Waarom verdienen tarieven de voorkeur boven kwantitatieve beperkingen als middel om de invoer te controleren??
Tarieven en kwantitatieve beperkingen (algemeen bekend als invoerquota) dienen beide om het aantal buitenlandse producten te controleren dat de binnenlandse markt kan betreden. Er zijn een paar redenen waarom tarieven aantrekkelijker zijn dan importquota.

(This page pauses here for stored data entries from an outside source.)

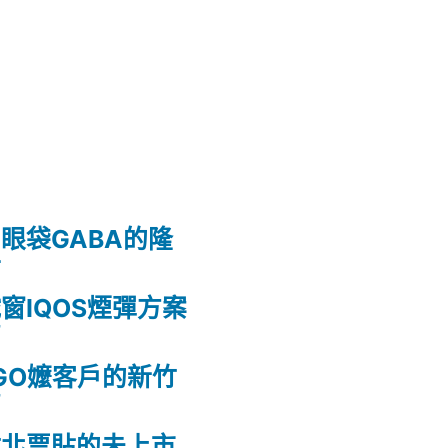
眼袋GABA的隆
射
窗IQOS煙彈方案
薦
GO嬤客戶的新竹
薦
竹北票貼的未上市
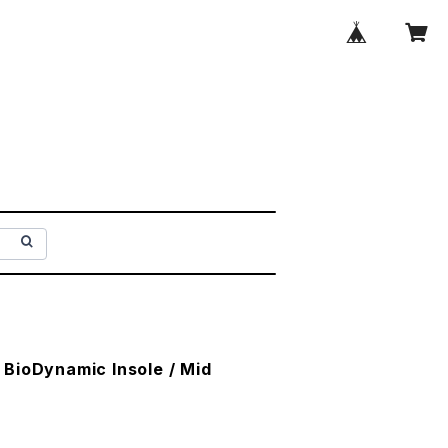
BioDynamic Insole / Mid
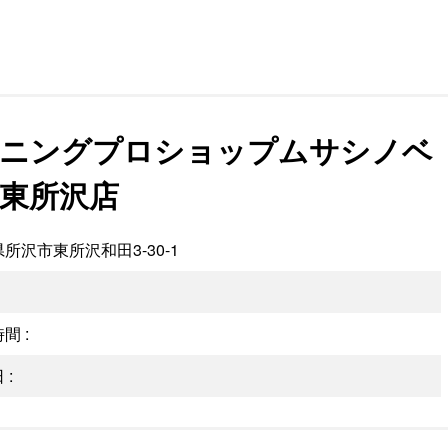
ニングプロショップムサシノベ
東所沢店
所沢市東所沢和田3-30-1
間 :
 :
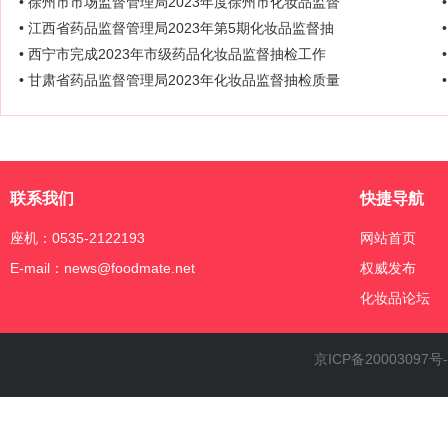
• 徐州市市场监督管理局2023年度徐州市化妆品监督
• 江西省药品监督管理局2023年第5期化妆品监督抽
• 西宁市完成2023年市级药品化妆品监督抽检工作
• 甘肃省药品监督管理局2023年化妆品监督抽检质量
联系我们
快捷导航
座机：0535-2122193
网站首页
E-mail：news@foodmate.net
权威发布
化妆品论坛
京ICP备20003097号-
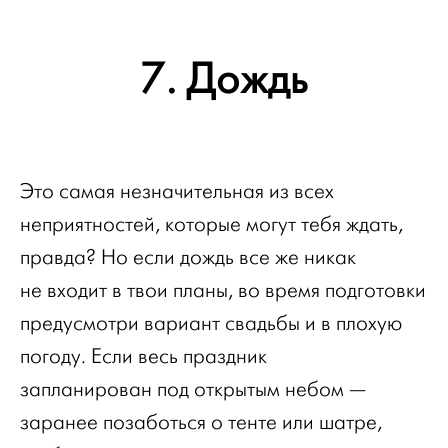
7. Дождь
Это самая незначительная из всех
неприятностей, которые могут тебя ждать,
правда? Но если дождь все же никак
не входит в твои планы, во время подготовки
предусмотри вариант свадьбы и в плохую
погоду. Если весь праздник
запланирован под открытым небом —
заранее позаботься о тенте или шатре,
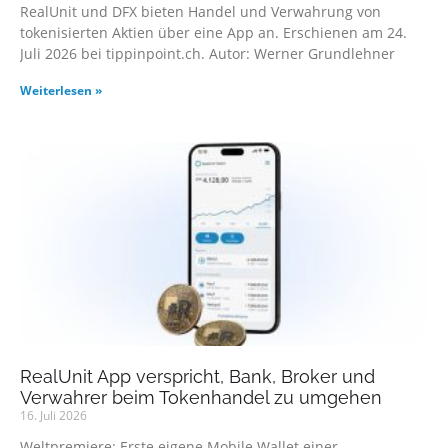
RealUnit und DFX bieten Handel und Verwahrung von
tokenisierten Aktien über eine App an. Erschienen am 24.
Juli 2026 bei tippinpoint.ch. Autor: Werner Grundlehner
Weiterlesen »
RealUnit App verspricht, Bank, Broker und
Verwahrer beim Tokenhandel zu umgehen
16. Juli 2026
Weltpremiere: Erste eigene Mobile Wallet einer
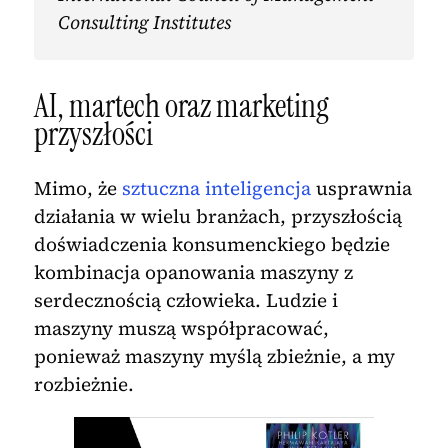
Consulting Institutes
AI, martech oraz marketing
przyszłości
Mimo, że
sztuczna inteligencja
usprawnia
działania w wielu branżach, przyszłością
doświadczenia konsumenckiego będzie
kombinacja opanowania maszyny z
serdecznością człowieka. Ludzie i
maszyny muszą współpracować,
ponieważ maszyny myślą zbieżnie, a my
rozbieżnie.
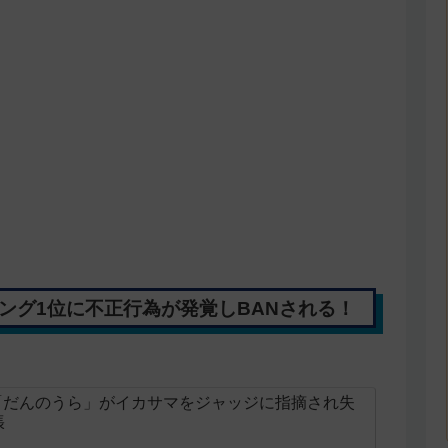
ング1位に不正行為が発覚しBANされる！
er「だんのうら」がイカサマをジャッジに指摘され失
張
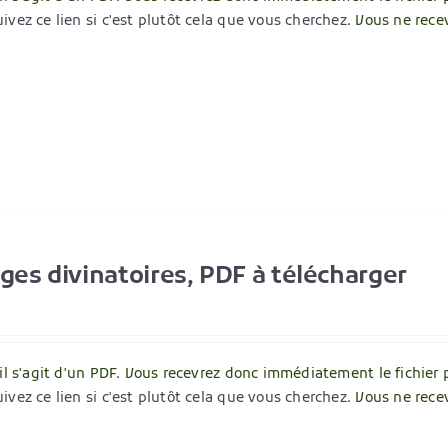
ivez ce lien si c'est plutôt cela que vous cherchez
. Vous ne rece
ages divinatoires, PDF à télécharger
 il s'agit d'un PDF. Vous recevrez donc immédiatement le fichier 
ivez ce lien si c'est plutôt cela que vous cherchez
. Vous ne rece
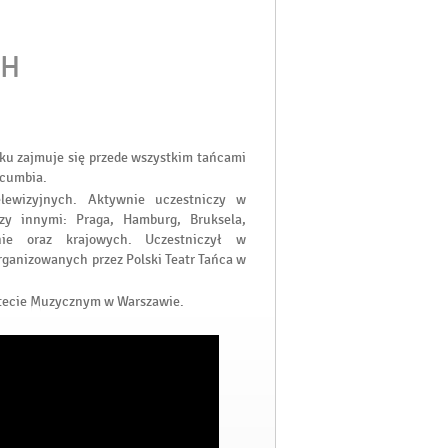
CH
oku zajmuje się przede wszystkim tańcami
 cumbia.
lewizyjnych. Aktywnie uczestniczy w
dzy innymi: Praga, Hamburg, Bruksela,
nie oraz krajowych. Uczestniczył w
ganizowanych przez Polski Teatr Tańca w
ytecie Muzycznym w Warszawie.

Tarieven genereren inkomsten voor de overheid. Als de Amerikaanse overheid 20 procent tarieven toepast op geïmporteerde Indiase cricketbats, zullen ze $ 10 miljoen dollar verzamelen als voor een bedrag van $ 50 miljoen Indiase cricketbats in een jaar wordt geïmporteerd. Dat klinkt misschien als een kleine verandering voor een overheid, maar gezien de miljoenen verschillende goederen die in een land worden geïmporteerd, beginnen de aantallen op te lopen. In 2011 heeft de Amerikaanse overheid bijvoorbeeld $ 28,6 miljard aan tariefinkomsten verzameld. Dit zijn inkomsten die voor de overheid verloren gaan, tenzij hun importquotasysteem importeurs een licentievergoeding in rekening brengt.
Importquota kunnen leiden tot administratieve corruptie. Stel dat er momenteel geen beperking is voor het importeren van Indiase cricketbats en dat er elk jaar 30.000 in de VS worden verkocht. Om de een of andere reden besluiten de Verenigde Staten dat ze slechts 5.000 Indiase cricketbats per jaar willen verkopen. Ze zouden een importquotum op 5000 kunnen zetten om dit doel te bereiken. Het probleem is: hoe bepalen ze welke 5.000 vleermuizen binnenkomen en welke 25.000 niet? De regering moet nu een importeur vertellen dat hun cricketbats het land in mogen en een andere importeur vertellen dat hij dat niet zal zijn. Dit geeft de douanebeambten veel macht, omdat zij nu toegang kunnen geven aan begunstigde bedrijven en toegang kunnen weigeren aan degenen die niet de voorkeur genieten. Dit kan een ernstig corruptieprobleem veroorzaken in landen met importquota, omdat de importeurs die zijn gekozen om de quota te halen degenen zijn die de douaniers de meeste gunsten kunnen bieden.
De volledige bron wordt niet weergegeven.